My daughter explained thoughtfully and compellingly why she would never qualify for admission to Yale. Or be a runway model. Or play for the U.S. Olympic soccer team. Or… It was a practical, unemotional self assessment without self pity or lament.
Her insight challenged a fundamental life premise and prompted a personal epiphany – I know first-hand that life has limitations.
The wrong eyes to fly in the Air Force. Not enough coordination to play even minor league baseball. Maternal genetics which meant not keeping a full head of hair. Overqualified to be offered desired job opportunities.
And yet we told our kids as they were growing up and continue to tell them that they could and can be and do anything they want in life if they want it badly enough and put their minds to it.
They can’t. Nor does the handsome prince always show up to revive the Sleeping Beauty with a kiss or fit her with a glass slipper. Sometimes the Beast isn’t a cursed prince, the wolf does devour three little pigs or the young girl in a red cape, the straw doesn’t get spun into gold, the ugly duckling grows up to be . . . ugly, and the Little Engine can’t.
Interestingly, we’ve tried to teach our children that they will fail, that life isn’t easy and it isn’t always fair. That lesson clearly contradicts the premise that you can do whatever you want in life.

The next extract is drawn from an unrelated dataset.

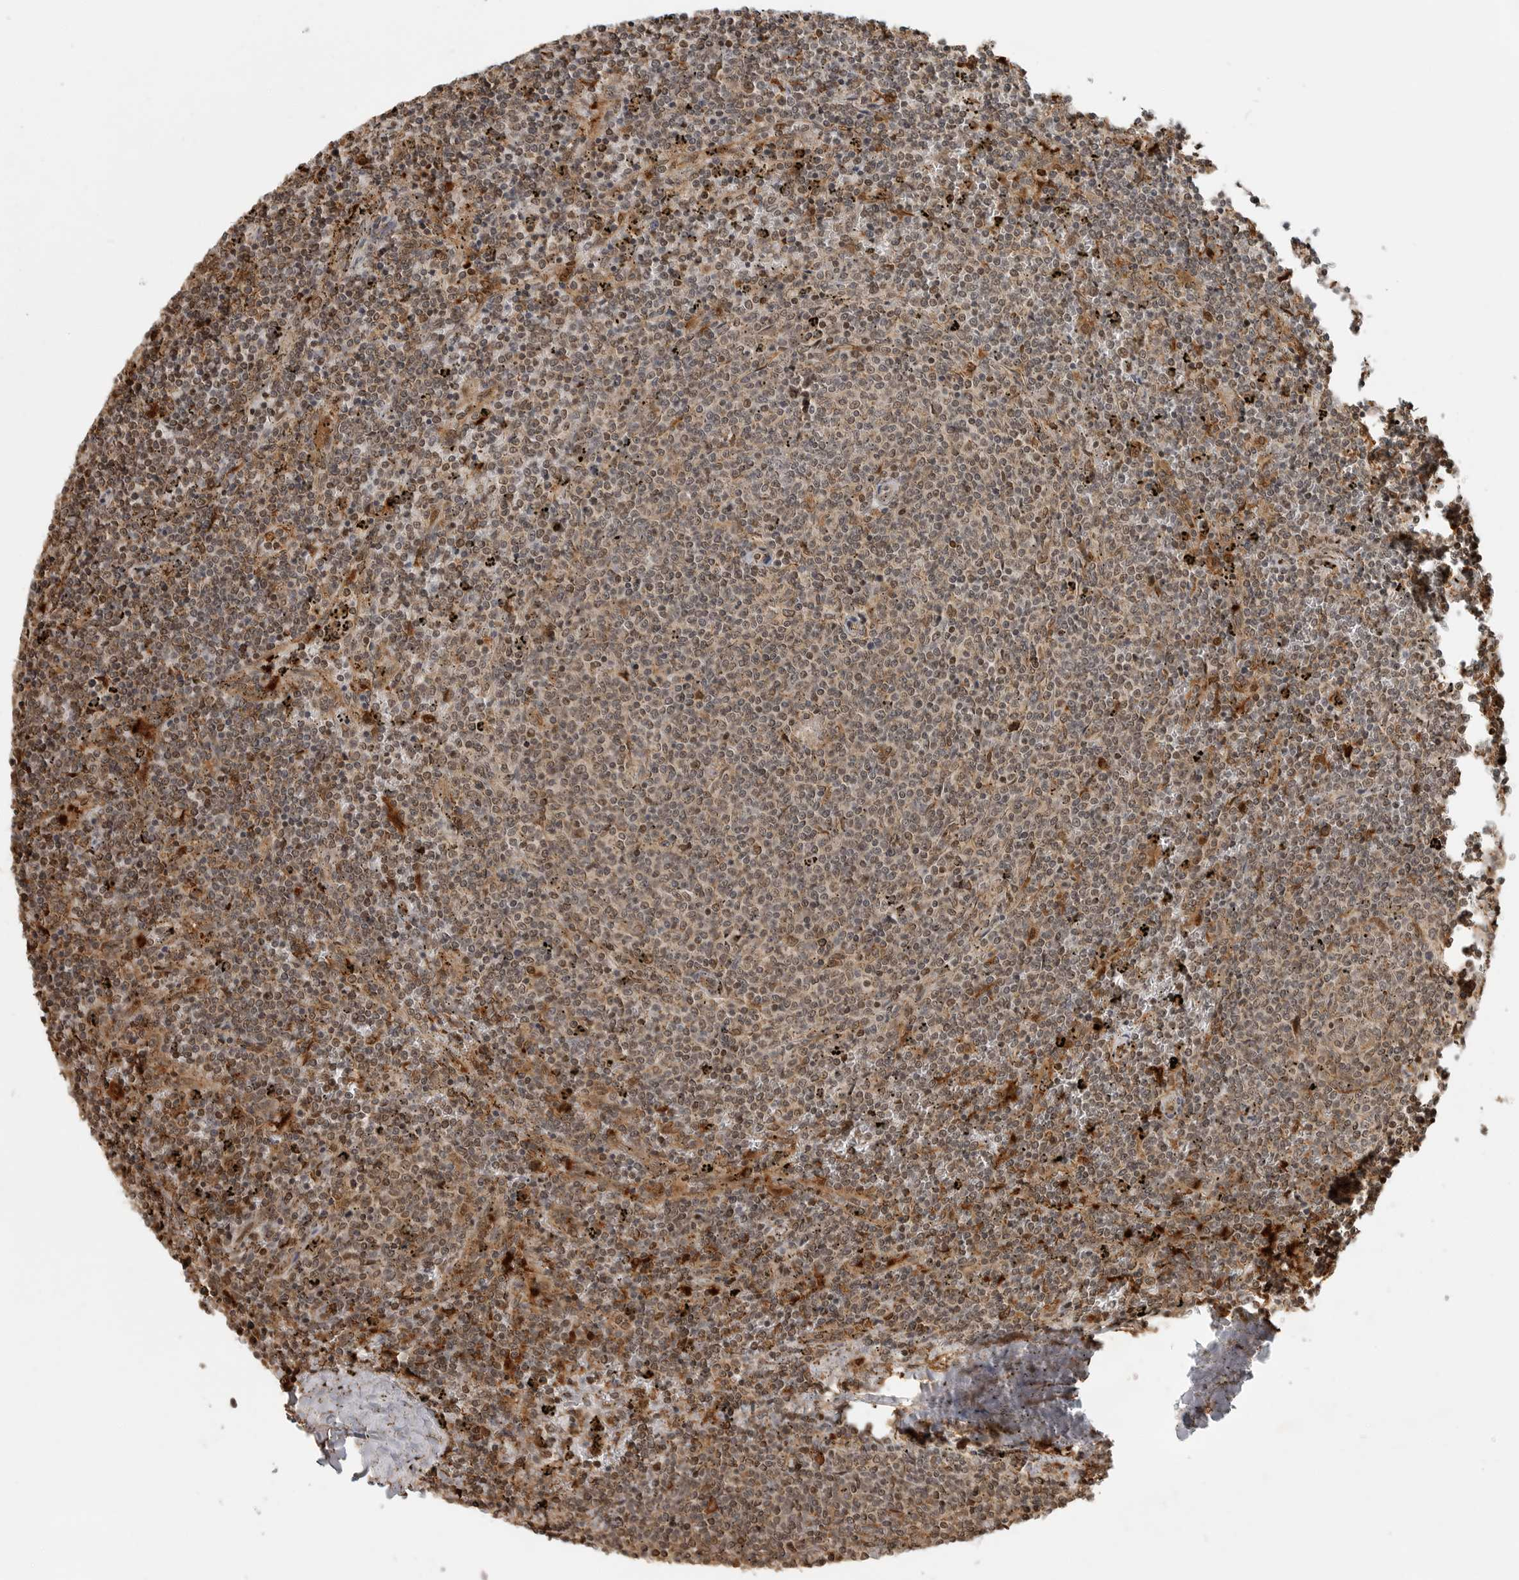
{"staining": {"intensity": "weak", "quantity": ">75%", "location": "cytoplasmic/membranous,nuclear"}, "tissue": "lymphoma", "cell_type": "Tumor cells", "image_type": "cancer", "snomed": [{"axis": "morphology", "description": "Malignant lymphoma, non-Hodgkin's type, Low grade"}, {"axis": "topography", "description": "Spleen"}], "caption": "Immunohistochemistry (IHC) image of malignant lymphoma, non-Hodgkin's type (low-grade) stained for a protein (brown), which displays low levels of weak cytoplasmic/membranous and nuclear positivity in approximately >75% of tumor cells.", "gene": "BMP2K", "patient": {"sex": "female", "age": 50}}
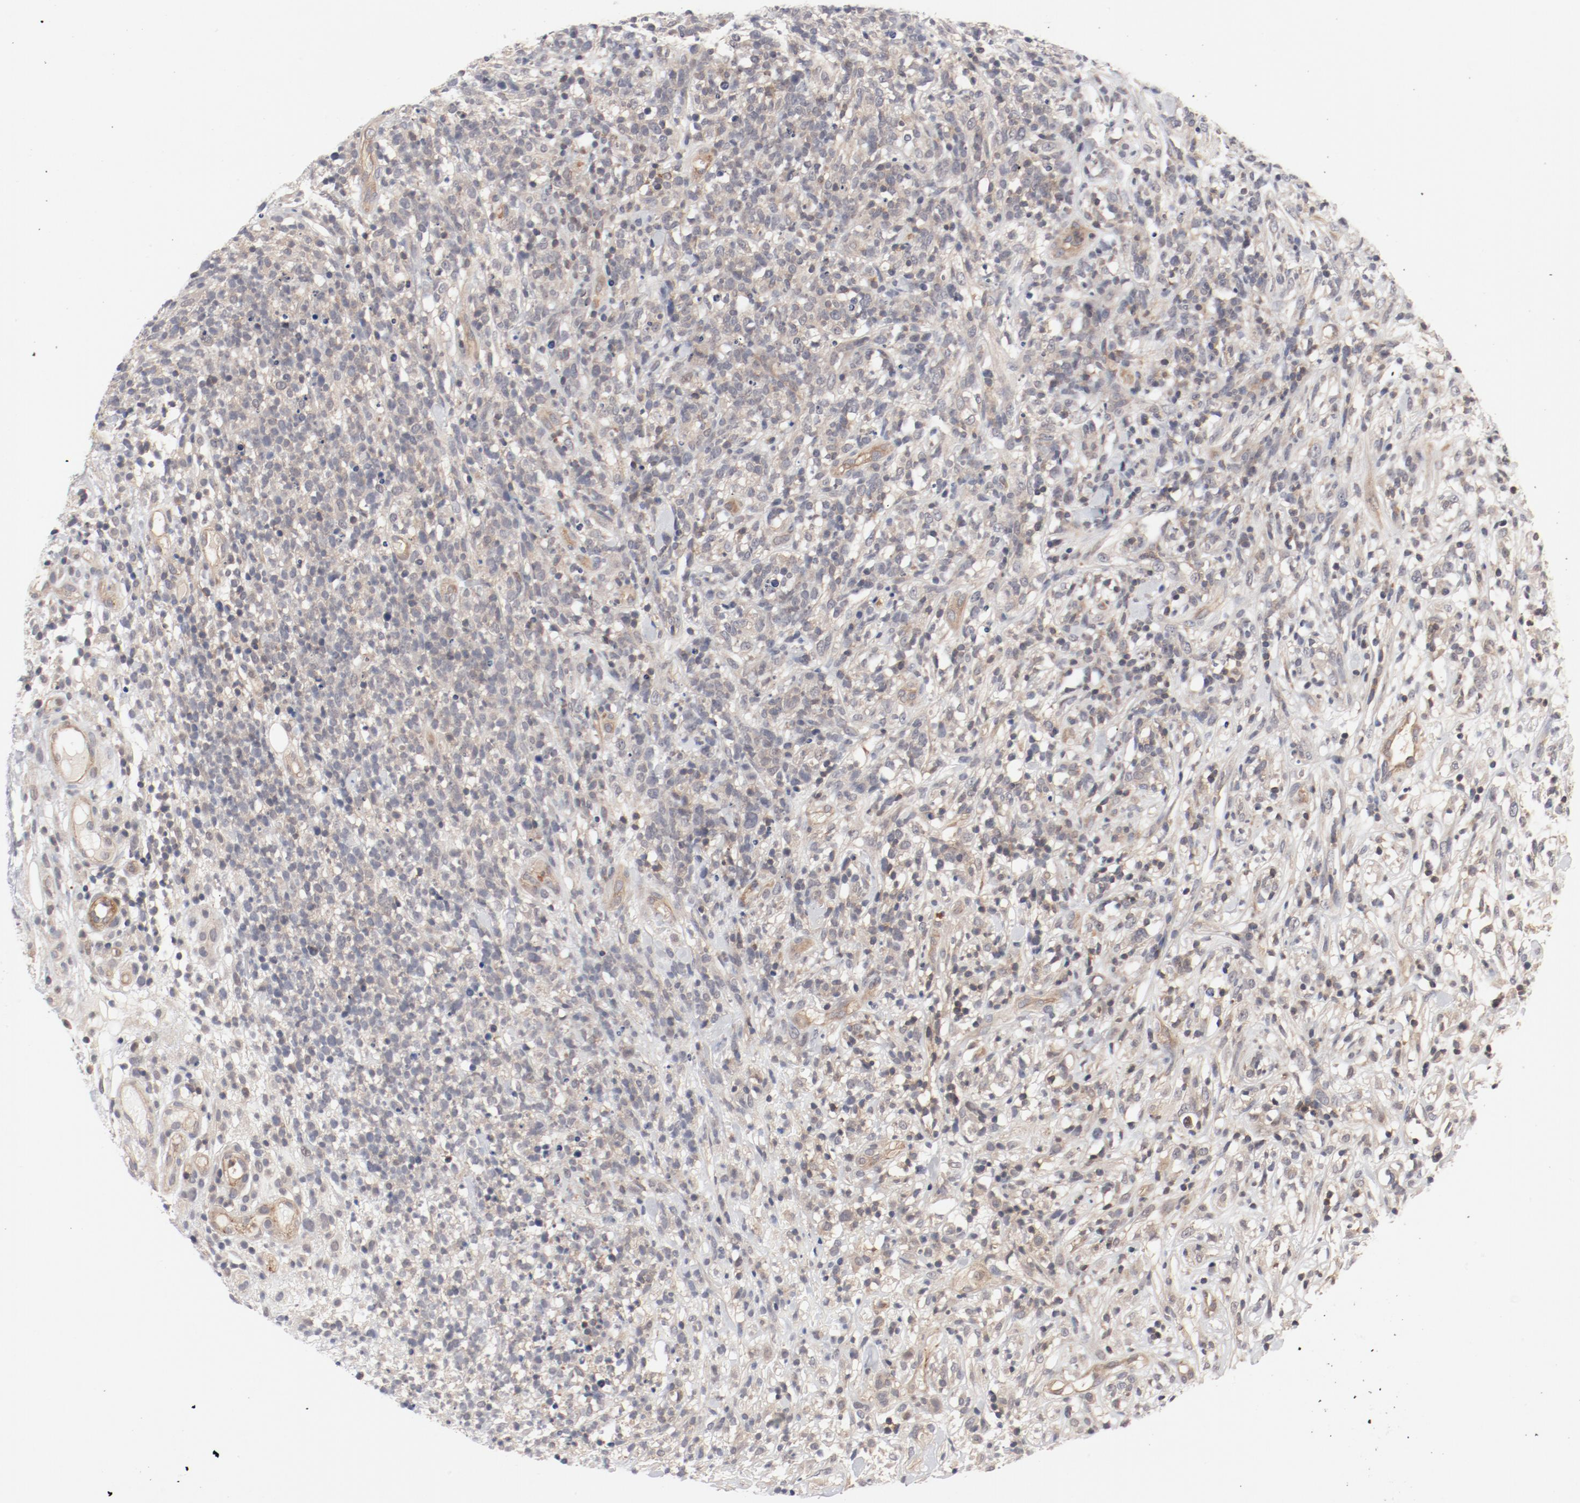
{"staining": {"intensity": "weak", "quantity": "25%-75%", "location": "cytoplasmic/membranous"}, "tissue": "lymphoma", "cell_type": "Tumor cells", "image_type": "cancer", "snomed": [{"axis": "morphology", "description": "Malignant lymphoma, non-Hodgkin's type, High grade"}, {"axis": "topography", "description": "Lymph node"}], "caption": "Lymphoma stained with DAB immunohistochemistry (IHC) demonstrates low levels of weak cytoplasmic/membranous staining in about 25%-75% of tumor cells.", "gene": "ZNF267", "patient": {"sex": "female", "age": 73}}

Our daughter and her 25-year-old brother have both played competitive sports and understand losing. They don’t understand when every team and every player at a tournament wins a trophy. They understand school grades. They don’t understand why every student in every class wins an award at the end of the year.
We’ve also tried to instill the ethic that not trying is a bigger failure than trying and failing.
In New Haven, my daughter could have been channeling Doris Walker, the single mother in the 1947 Miracle on 34th Street, who argued that parents “should be realistic and completely truthful with our children and not have them growing up believing in a lot of legends and myths like Santa Claus, for example. . . . (By) filling children full of fairy tales, they grow up considering life a fantasy instead of reality. . . .”
According to my daughter, she was right. Lesson learned, Dad.